Suppose you consider something like a panic attack. Now I'm one of the most laid-back people you will meet, but I remember being in the shower a few years back, and the postman came with a registered letter to do with my brother-in-law's estate. My wife signed for it, but I remember suddenly my heart was pounding like mad, feeling dizzy, in turmoil etc. There was no particular reason - I was a joint executor with a solicitor, and it was all pretty straightforward.
Now were the very real effects of my (mild) panic attack down to a mental response, or to a physical condition? I guess it would be really hard to sort out the borders there – do I have a chemical imbalance that now makes me more sensitive? Or had my illness changed my mental state? Just because an effect is clearly physical doesn't make it easy to get behind it and decide what the trigger is.
Now for the even more weird part, that was my one panic attack. I haven't had one before, and haven't since.
So, back to muscles, do they ache after a minimum amount of exercise because of some physical imbalance, because they have not been used for more than a certain amount, or because my mental state sends my physical system out of kilter when I do exercise? Do I have a similar kind of mental panic reaction when threatened with exercise, that affects the way that my muscles respond?
As you know, I am quite sure that it isn't my mental state or that I am out of condition, but that's not the same as being able to prove it. The psychs that believe ME is psychological (and remember that there are very many who do not) have been unable to show that they are right, and they have had the bigger share of research funding, so that is one argument that tilts the balance in our favour, but that's all it is.
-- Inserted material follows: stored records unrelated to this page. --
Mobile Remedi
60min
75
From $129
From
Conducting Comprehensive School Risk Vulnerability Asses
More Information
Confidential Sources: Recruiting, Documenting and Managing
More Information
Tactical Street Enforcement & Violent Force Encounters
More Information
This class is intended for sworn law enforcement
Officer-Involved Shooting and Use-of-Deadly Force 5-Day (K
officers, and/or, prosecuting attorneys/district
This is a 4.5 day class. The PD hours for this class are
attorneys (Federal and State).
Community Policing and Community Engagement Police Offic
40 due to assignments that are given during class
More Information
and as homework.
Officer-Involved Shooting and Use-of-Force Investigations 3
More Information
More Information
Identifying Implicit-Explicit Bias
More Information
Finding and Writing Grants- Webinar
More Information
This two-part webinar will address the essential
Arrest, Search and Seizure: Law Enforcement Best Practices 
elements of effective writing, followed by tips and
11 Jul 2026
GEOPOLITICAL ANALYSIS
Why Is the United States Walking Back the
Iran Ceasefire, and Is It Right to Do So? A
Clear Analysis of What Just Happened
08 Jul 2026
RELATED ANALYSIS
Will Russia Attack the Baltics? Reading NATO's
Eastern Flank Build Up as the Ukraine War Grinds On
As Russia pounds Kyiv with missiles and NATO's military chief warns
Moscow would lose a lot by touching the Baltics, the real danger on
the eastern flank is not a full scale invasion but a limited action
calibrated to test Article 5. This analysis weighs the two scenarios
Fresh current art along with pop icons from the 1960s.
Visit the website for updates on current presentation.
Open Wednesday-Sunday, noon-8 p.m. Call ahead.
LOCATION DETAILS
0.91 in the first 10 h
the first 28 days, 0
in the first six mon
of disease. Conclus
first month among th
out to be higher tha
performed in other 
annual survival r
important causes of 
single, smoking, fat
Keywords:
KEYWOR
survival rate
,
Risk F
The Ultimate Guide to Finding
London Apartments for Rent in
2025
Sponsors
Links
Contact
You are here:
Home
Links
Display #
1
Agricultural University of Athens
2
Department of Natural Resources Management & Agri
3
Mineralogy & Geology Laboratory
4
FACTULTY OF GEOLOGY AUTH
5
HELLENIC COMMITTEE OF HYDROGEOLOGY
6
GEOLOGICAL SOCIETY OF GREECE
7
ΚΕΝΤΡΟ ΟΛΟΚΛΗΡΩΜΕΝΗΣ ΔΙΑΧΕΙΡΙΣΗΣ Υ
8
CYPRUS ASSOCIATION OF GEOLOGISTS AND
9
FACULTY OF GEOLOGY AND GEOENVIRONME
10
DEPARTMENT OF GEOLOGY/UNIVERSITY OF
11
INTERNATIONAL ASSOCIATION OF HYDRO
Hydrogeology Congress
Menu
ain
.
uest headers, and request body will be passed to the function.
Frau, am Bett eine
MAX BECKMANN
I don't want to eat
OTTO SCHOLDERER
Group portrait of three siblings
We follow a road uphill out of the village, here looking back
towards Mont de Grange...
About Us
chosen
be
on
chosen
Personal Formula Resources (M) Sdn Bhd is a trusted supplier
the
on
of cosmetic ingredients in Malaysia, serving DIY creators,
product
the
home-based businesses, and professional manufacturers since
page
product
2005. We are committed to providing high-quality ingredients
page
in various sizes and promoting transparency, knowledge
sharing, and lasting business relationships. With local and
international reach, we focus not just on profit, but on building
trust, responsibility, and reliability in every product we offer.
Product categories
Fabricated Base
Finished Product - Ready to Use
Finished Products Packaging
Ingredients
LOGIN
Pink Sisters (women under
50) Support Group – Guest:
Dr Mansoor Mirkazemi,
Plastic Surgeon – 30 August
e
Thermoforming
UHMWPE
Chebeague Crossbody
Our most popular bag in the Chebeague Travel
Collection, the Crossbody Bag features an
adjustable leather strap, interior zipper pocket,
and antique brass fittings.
Until there is a clear-cut biomedical finding (as opposed to groups of different spreads of abnormalities), we can only argue in terms of a balance of likelihoods.
In fact, I don't think the psychs have ever really bothered much about trying to show the cause is psychological. Like a fervent fundamental religious adherent, they know they are right: it is clear from the way that the PACE trial was set up that all they intended to do was to determine whether CBT or GET was the better or the most cost-effective treatment.
But this balance is important when we are considering something like GET, which shows no advantages, and where the biomedical understanding suggests harm.